Something similar has crossed my mind once or twice. Getting a really cheapo 3rd hand scope and one of those window mounts you can get for peanuts and thus having an easy long range setup... But (besides the cost of researching and buying) that would probably take more space than I'm willing to sacrifice inside the car for this purpose. So a pair of easy to use binoculars should do for the time being.
 

Aotus

Well-known member
United States
Something similar has crossed my mind once or twice. Getting a really cheapo 3rd hand scope and one of those window mounts you can get for peanuts and thus having an easy long range setup... But (besides the cost of researching and buying) that would probably take more space than I'm willing to sacrifice inside the car for this purpose. So a pair of easy to use binoculars should do for the time being.
i've had that thought too... I've eyed this thing a few times: Delta Optical Titanium 50ED
 

Maljunulo

Well-known member
Something similar has crossed my mind once or twice. Getting a really cheapo 3rd hand scope and one of those window mounts you can get for peanuts and thus having an easy long range setup... But (besides the cost of researching and buying) that would probably take more space than I'm willing to sacrifice inside the car for this purpose. So a pair of easy to use binoculars should do for the time being.
Too much "faffing about" as out British cousins so charmingly put it.
 

mwhogue

Well Known Member
Supporter
Something similar has crossed my mind once or twice. Getting a really cheapo 3rd hand scope and one of those window mounts you can get for peanuts and thus having an easy long range setup... But (besides the cost of researching and buying) that would probably take more space than I'm willing to sacrifice inside the car for this purpose. So a pair of easy to use binoculars should do for the time being.

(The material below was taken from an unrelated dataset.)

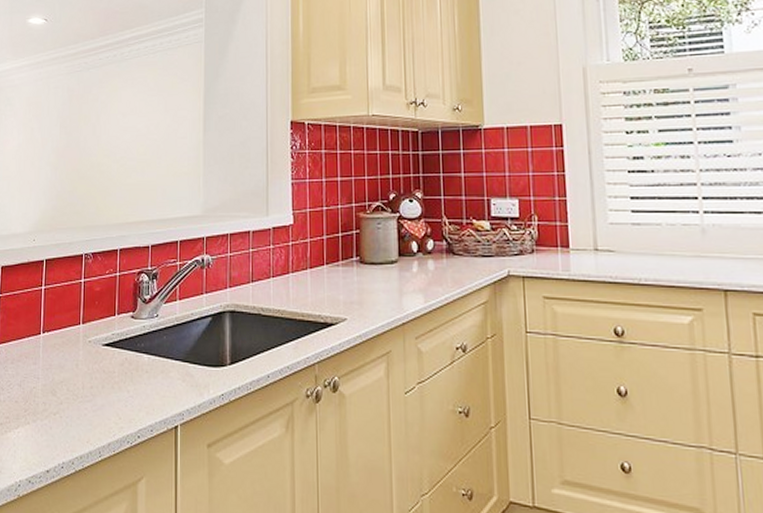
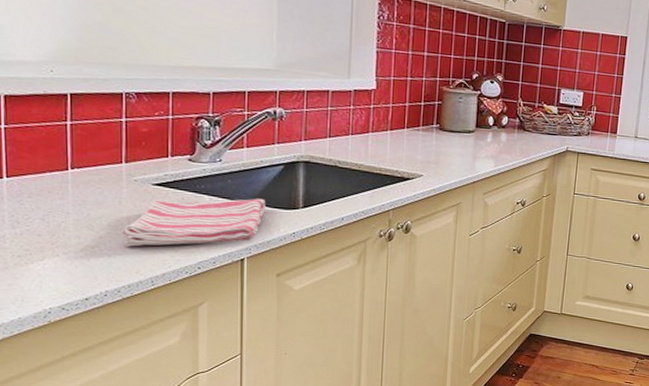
dish towel: none [77,355,196,413] -> present [122,198,266,247]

Have you thought about using a 50 mm scope for this purpose? I did it once on a car trip through New Mexico, though not primarily birding. Used both a window mount and an ultra compact tripod. Worked quite nicely. Paired with a 10x32 bin. The bulk and weight were never an issue and I like light and compact for travel.

Mike
 

winginit

Active member
Like yarrellii, I've come across interesting birds (and other wildlife) while out doing other things. Too many times I didn't have binoculars with me. Now I keep a pair in the car for unexpected sightings. Currently, Bushnell 8x32 Trophys. The optics are decent and they're waterproof. If they get damaged or stolen, they're inexpensive to replace.